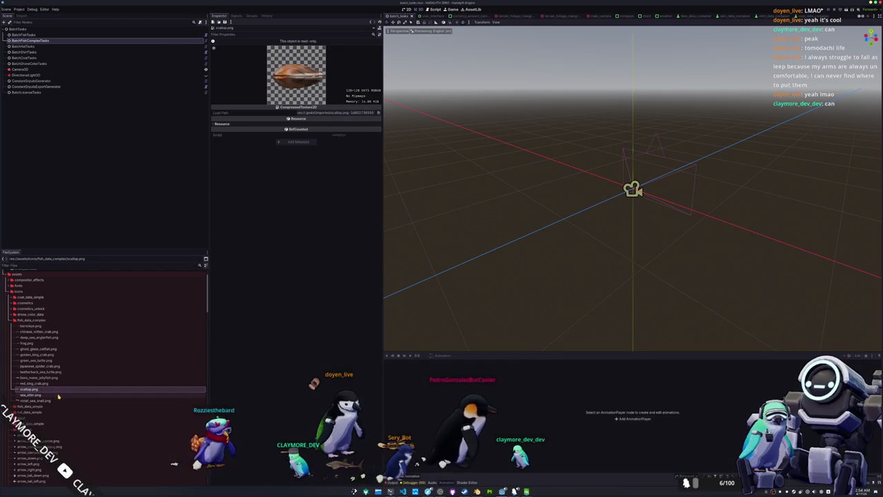
left_click(59, 395)
left_click(59, 401)
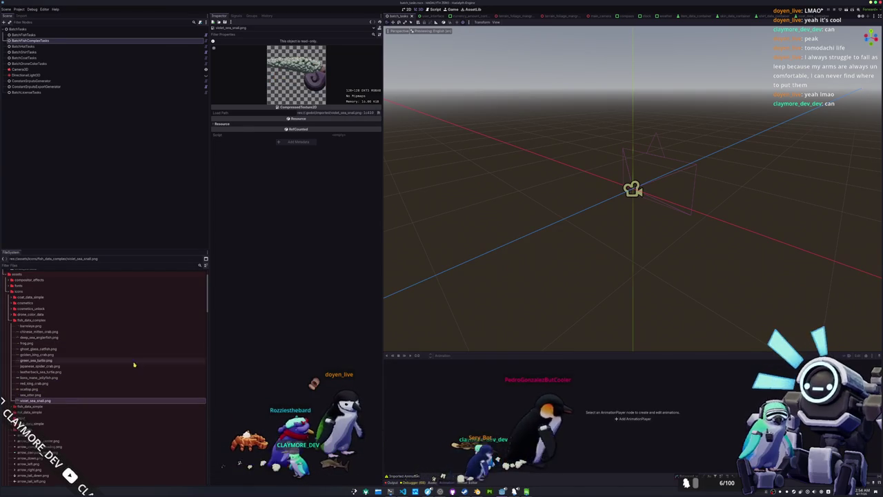
left_click(42, 395)
left_click(42, 389)
left_click(42, 394)
key("shift+alt+o")
Open the sea_otter scene and inspect its collision shape from the side.
type("sea_otter")
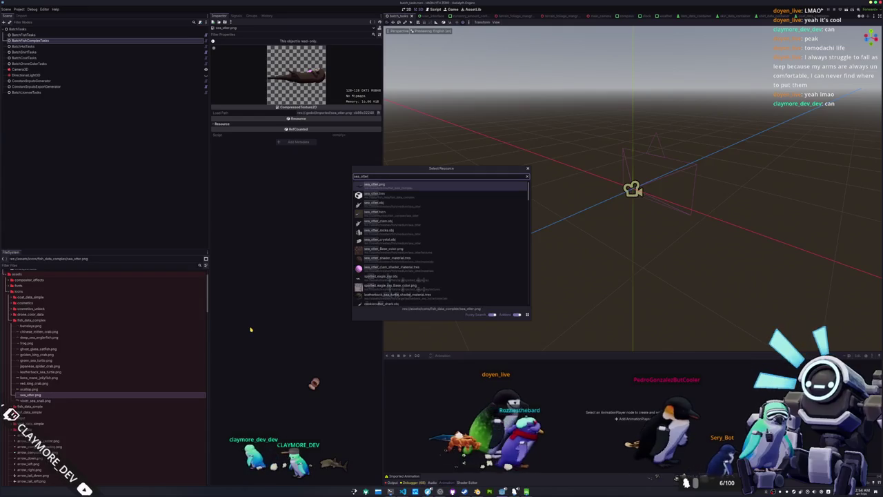
key("Down")
key("Down")
key("Down")
key("Return")
left_click(26, 46)
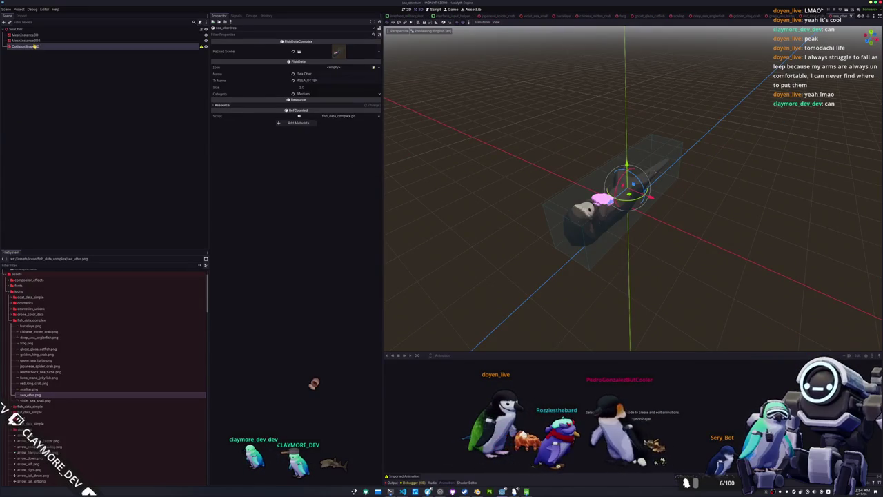
key("f")
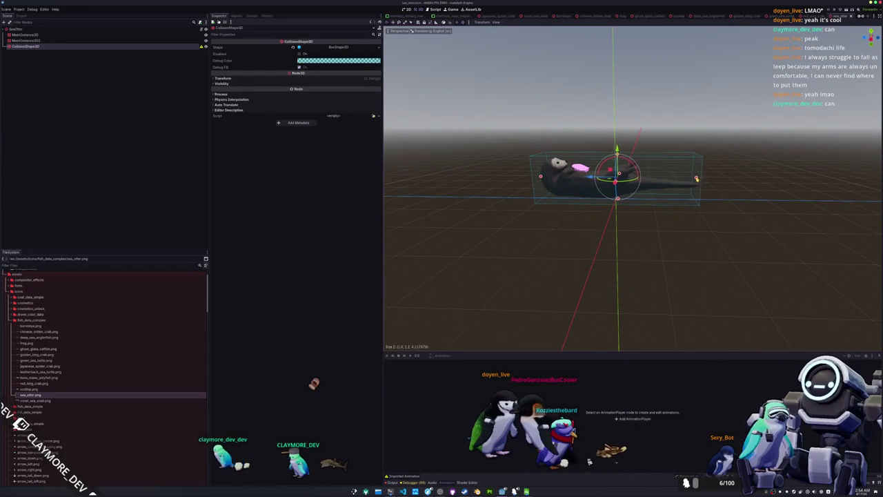
left_click_drag(704, 179, 629, 241)
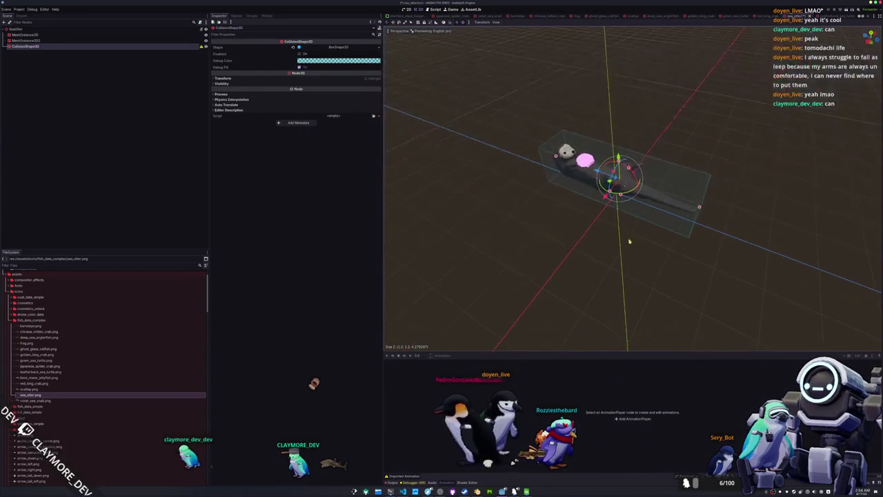
key("KP_3")
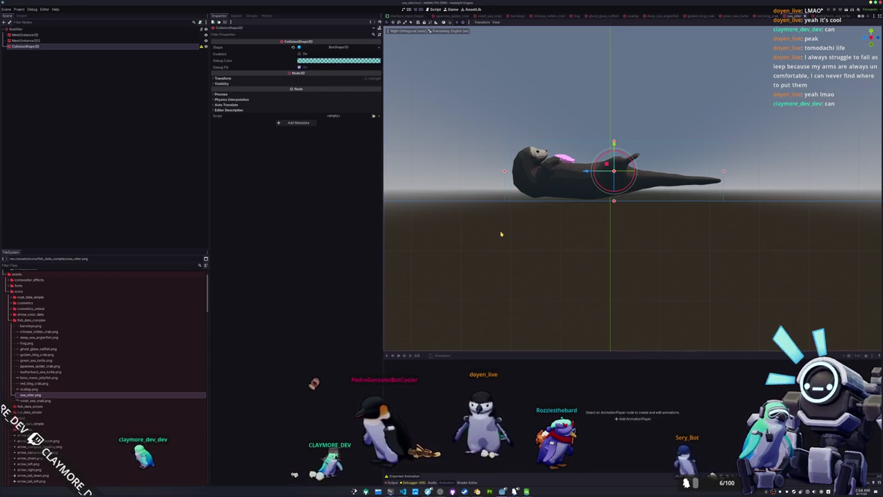
Open the japanese spider crab scene and select its collision shape in side view.
key("shift+alt+o")
type("spider")
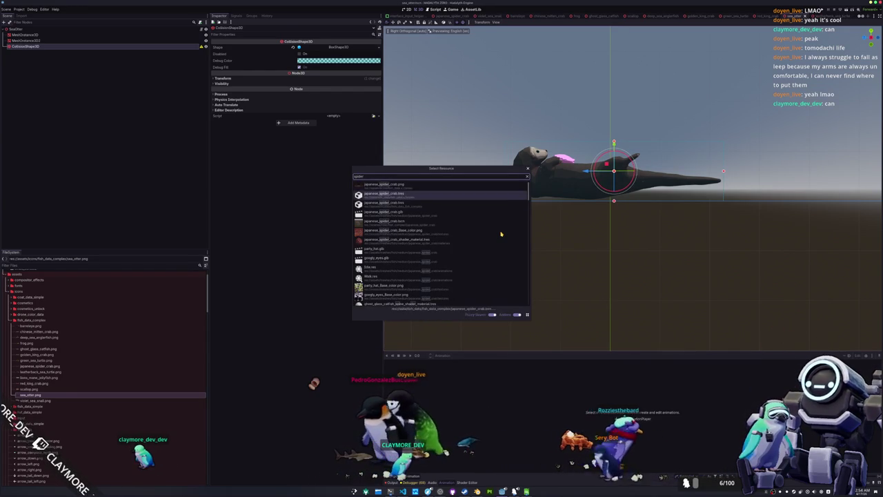
key("Down")
key("Down")
key("Down")
key("Return")
key("KP_3")
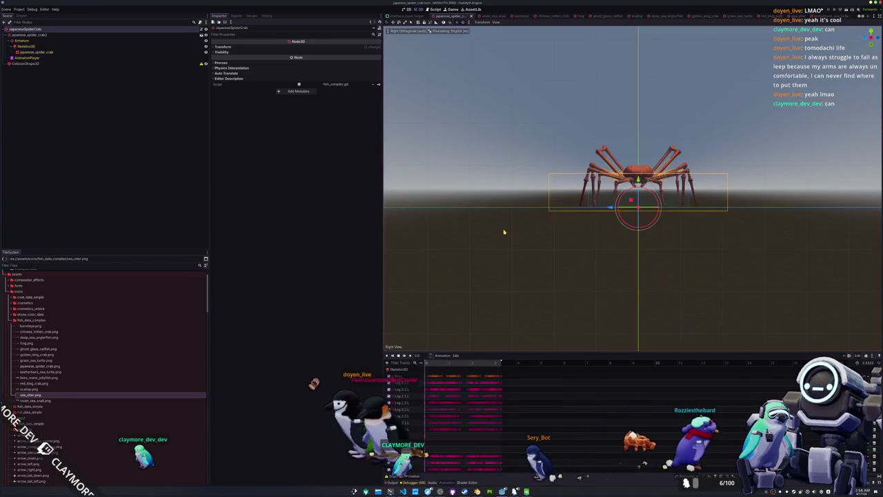
left_click(535, 195)
left_click(537, 195)
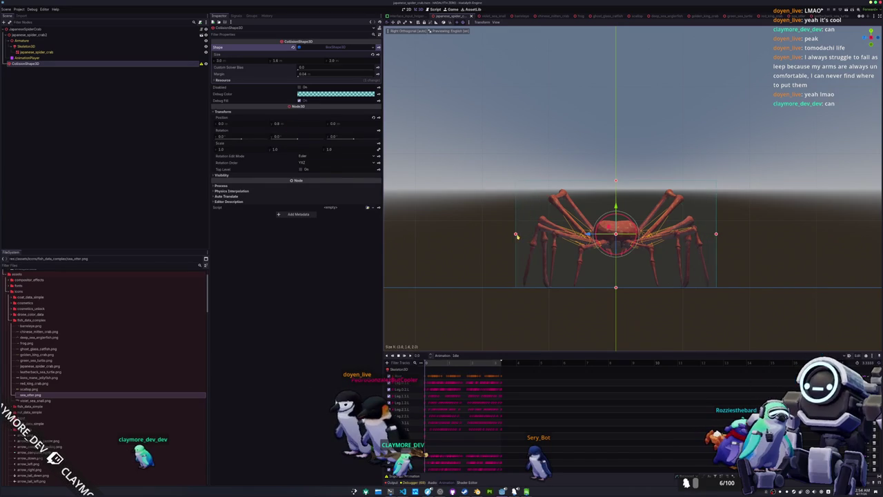
scroll(524, 253, "down", 2)
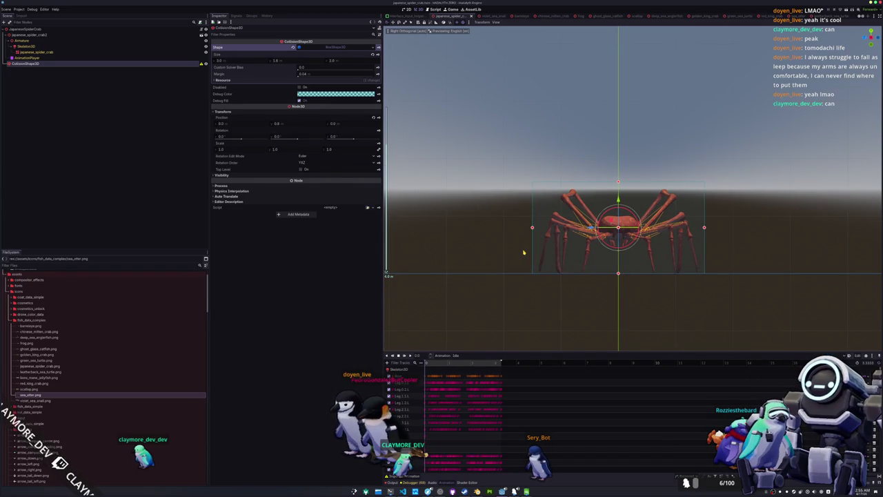
Open violet_sea_snail.tscn and widen its collision box's Z size from 1.0 to 1.4.
key("alt+shift+o")
type("violet_sea_snail")
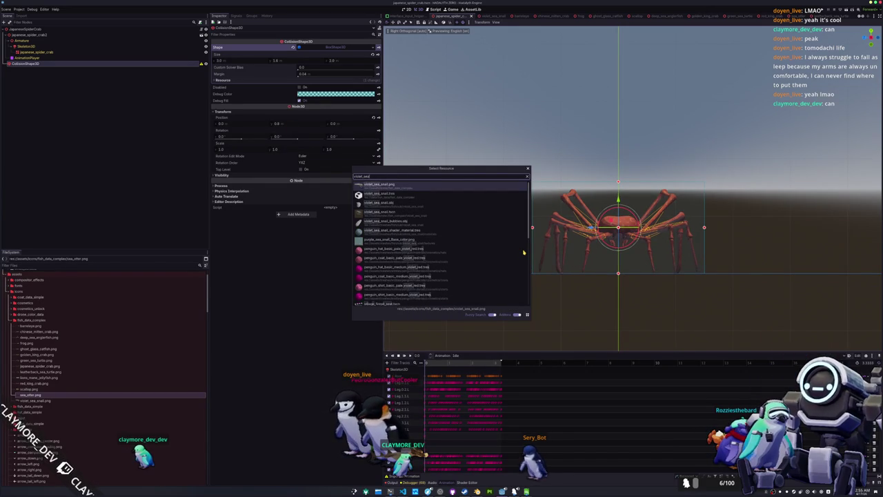
key("Down")
key("Down")
key("Down")
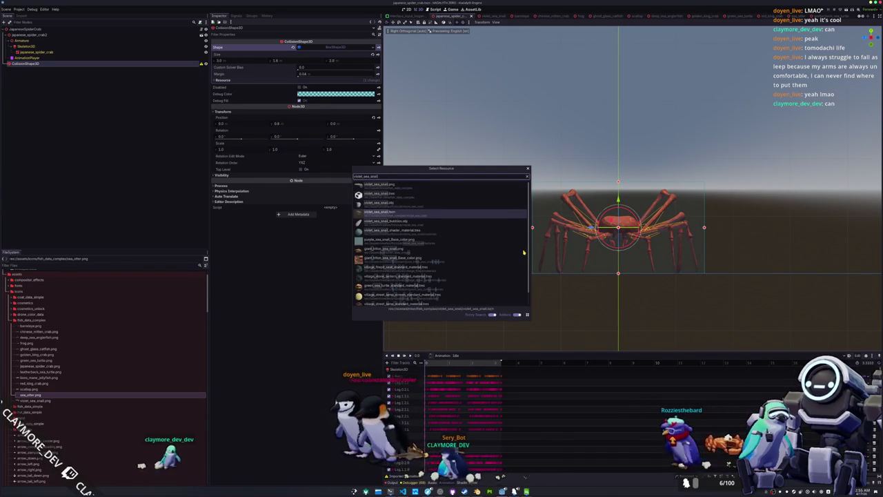
key("Return")
key("KP_3")
key("f")
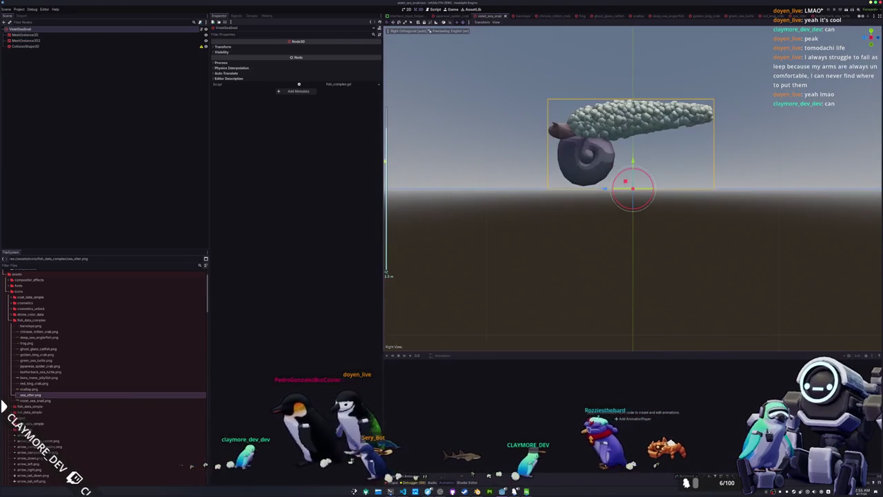
left_click(138, 45)
key("f")
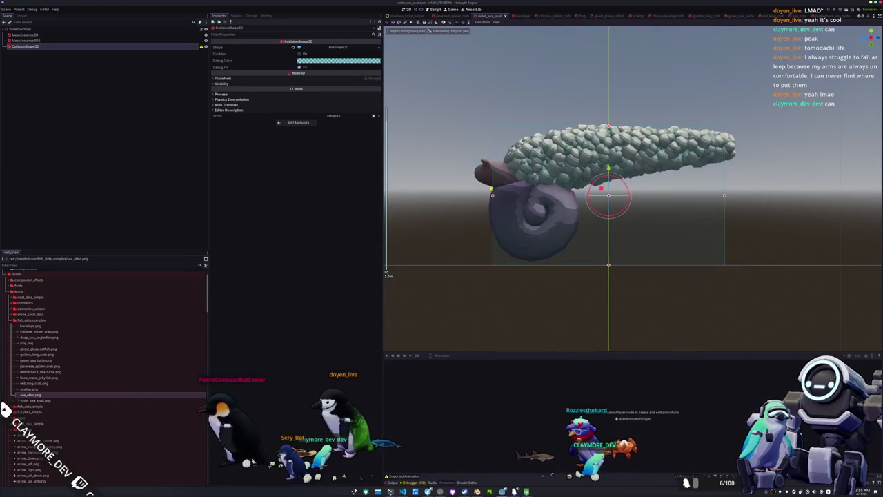
left_click_drag(462, 198, 448, 198)
scroll(450, 253, "down", 5)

YOUR OBJECTIVE | Reproduce every record above exactly as given, excluding pictures from the result.

PROBLEM SOLUTION |
left_click(59, 395)
left_click(59, 401)
left_click(42, 395)
left_click(42, 389)
left_click(42, 394)
key("shift+alt+o")
Open the sea_otter scene and inspect its collision shape from the side.
type("sea_otter")
key("Down")
key("Down")
key("Down")
key("Return")
left_click(26, 46)
key("f")
left_click_drag(704, 179, 629, 241)
key("KP_3")
Open the japanese spider crab scene and select its collision shape in side view.
key("shift+alt+o")
type("spider")
key("Down")
key("Down")
key("Down")
key("Return")
key("KP_3")
left_click(535, 195)
left_click(537, 195)
scroll(524, 253, "down", 2)
Open violet_sea_snail.tscn and widen its collision box's Z size from 1.0 to 1.4.
key("alt+shift+o")
type("violet_sea_snail")
key("Down")
key("Down")
key("Down")
key("Return")
key("KP_3")
key("f")
left_click(138, 45)
key("f")
left_click_drag(462, 198, 448, 198)
scroll(450, 253, "down", 5)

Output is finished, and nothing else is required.